Introduction
Lowering the cost of health care is consistently one of the top priorities for Americans. Prior to the COVID-19 pandemic, public opinion polls found that more than two-thirds of Americans, regardless of party affiliation, considered lowering the cost of health care to be very or extremely important. Health care spending is determined by the number of people served, the number of services provided and the amount paid per service.
While consumers are concerned about the cost of health care overall, the prices paid for hospital services across Kansas are the focus of this brief. Hospitals accounted for the largest share (37 percent) of the $3.2 trillion in national health care spending in 2019, and the largest share (39 percent) of the $22.2 billion spent in Kansas in 2014, the most recent estimate available.
Using data from a recently released study by the RAND Corporation, this issue brief finds that hospital prices paid for hospital services by self-insured employers vary at least two- to three-fold in Kansas. Higher prices lead to higher health care spending, which is directly reflected in the out-of-pocket cost’s consumers pay and the increasing cost of health insurance premiums for employers and consumers.
The RAND study summarizes 2016 through 2018 claims submitted by community hospitals across the nation.
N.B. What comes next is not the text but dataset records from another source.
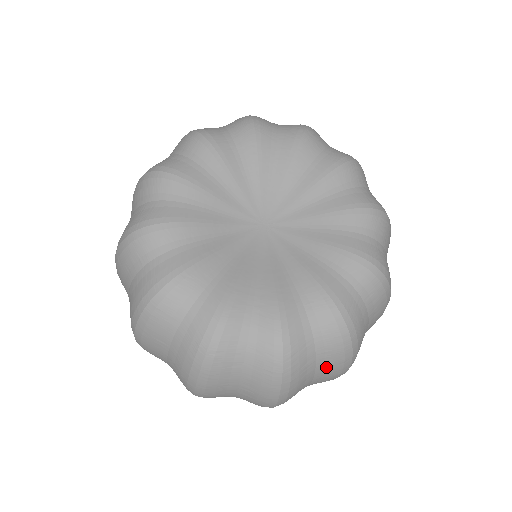
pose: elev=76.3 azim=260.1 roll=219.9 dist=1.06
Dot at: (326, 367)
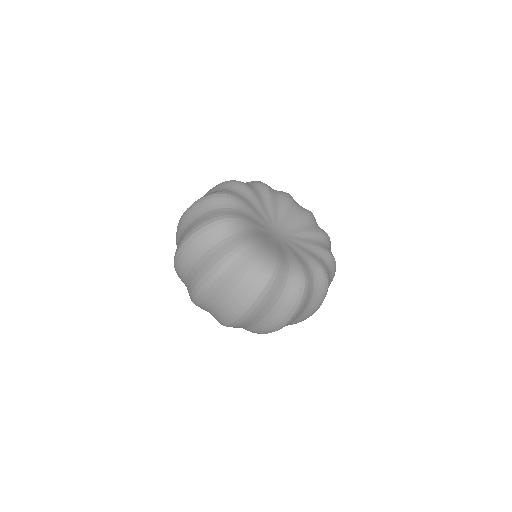
Dot at: (244, 287)
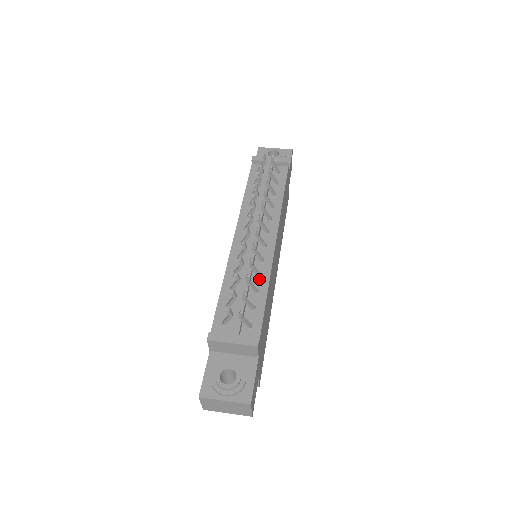
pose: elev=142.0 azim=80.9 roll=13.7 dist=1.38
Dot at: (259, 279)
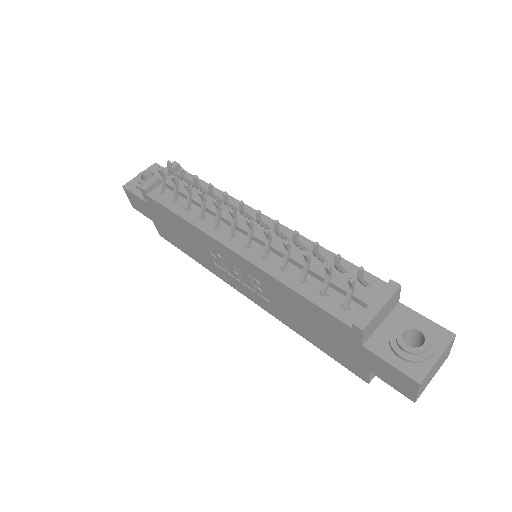
Dot at: (308, 251)
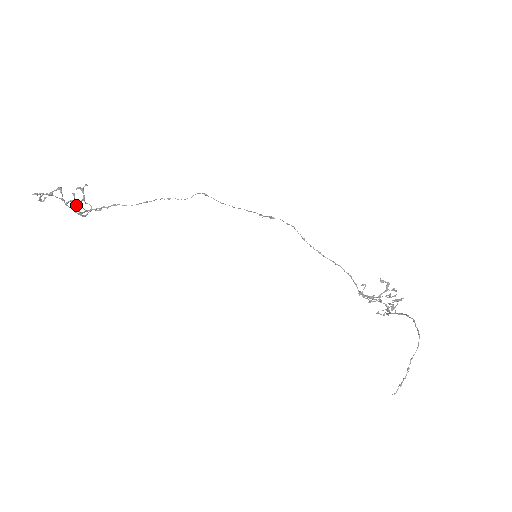
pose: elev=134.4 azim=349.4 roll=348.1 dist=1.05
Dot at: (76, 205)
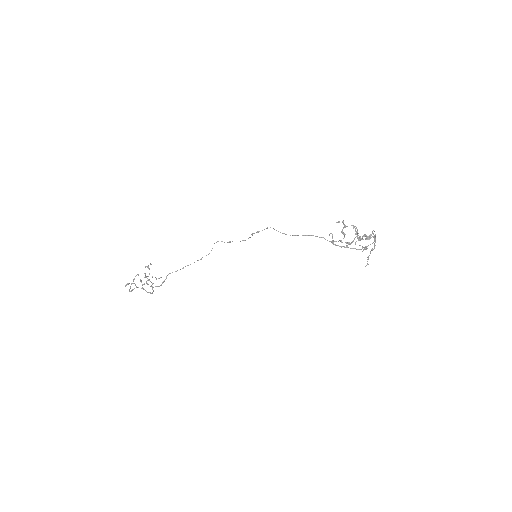
Dot at: (146, 276)
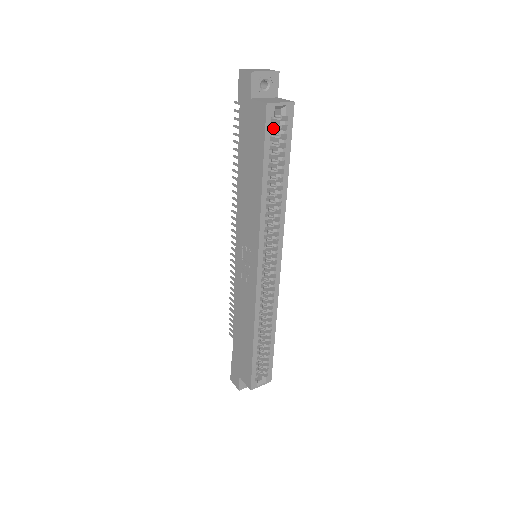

The study includes claims submitted to self-insured employers from 49 states (including Kansas) and Washington, D.C., and additional claims submitted to private payers (e.g., insurance companies) as recorded in All Payer Claims Databases in six states (Connecticut, Colorado, Delaware, Maine, New Hampshire and Rhode Island). The study provides a first look at variations in hospital prices across Kansas and makes the case for a more comprehensive source of information on health care prices. A new federal funding opportunity discussed on page 4 could improve access and availability of claims data for understanding health care prices in Kansas.
How are Hospital Prices Set?
The price for hospital services would ideally use a systematic methodology that balances the cost to the provider of organizing and delivering services and the need of the payer to manage financial risk. However, the methods used by payers to establish prices are many and complex. The RAND study’s analytical approach was based on the Fee-For-Service (FFS) payment model. The FFS payment model sets a price for every individual health care item, service or bundle of services and in most cases providers are reimbursed at the set price regardless of the charged amount.
Pricing Services in Medicare
Medicare sets hospital prices in most cases using FFS formulas defined in federal statute and regulation. The pricing formulas vary by provider type and setting (e.g., hospital inpatient and outpatient departments), but there are common features among them. Each formula typically pays a base rate for an item, service or bundle that is adjusted to account for the complexity of the patient’s case, policy-based incentives (e.g., bonuses for meeting quality standards) and geographic factors like local wages or rurality. Because of these formulas there are minimal differences across individual providers in the prices paid for the same item or service in the same setting. In other words, hospitals within the same region should receive similar payments from Medicare for similar services. One notable exception relates to Critical Access Hospitals (CAHs), to which Medicare currently pays 101 percent of allowable costs in order to keep essential services in rural communities.
Pricing Services with ESI
Employer Sponsored Insurance (ESI) prices are determined through negotiations, and the contracts with providers are generally not available for public review. The negotiations likely consider factors including consultation with providers and outside experts, public data on quality, technology used, expected outcomes, geographic needs, efforts of network providers to consider social determinants of health, the cost of treatment and its effectiveness, the provider’s payer mix (e.g. the proportion of uninsured, Medicaid, Medicare and private insurance patients) and market power.
Market power is often cited as a significant factor in determining the prices paid for hospital services. Hospitals that are more in demand by patients are generally able to negotiate higher prices with payers, and conversely payers with a higher percentage of enrollees in a hospital’s service area generally can negotiate lower prices. There also is some limited evidence from one study in another state that insurance providers serving as third-party administrators may be willing to agree to higher prices for services provided to employees of self-insured employers because the third-party administrator bears less risk for these payments.
Why Do Hospital Prices Vary?
Despite the critical role of prices in overall spending, little is publicly known about why the prices that ESI pays vary or how those prices are determined. While this is beginning to change — as of January 1, 2021, hospitals are required by federal regulation to provide accessible pricing information online — some hospitals around the country are refusing to publish their prices or making them difficult to find, and court challenges are being launched. Even when prices are published online it is difficult for consumers to determine the quality or value, they are receiving for the prices paid and to understand more generally why prices vary among services and providers.
Differences in clinical quality and payer mix are often cited as a reason for price variation between hospitals. However, the RAND study found neither an association between ESI price and a hospital’s Medicare and Medicaid payer mix nor a strong correlation between price with either quality or patient safety. Although RAND standardized the prices paid at each hospital to make them comparable, they acknowledged that their methods may not have completely accounted for differences in payer mix and service intensity (e.g., the care coordination, type, number and frequency of providers required to meet patients’ needs) among hospitals.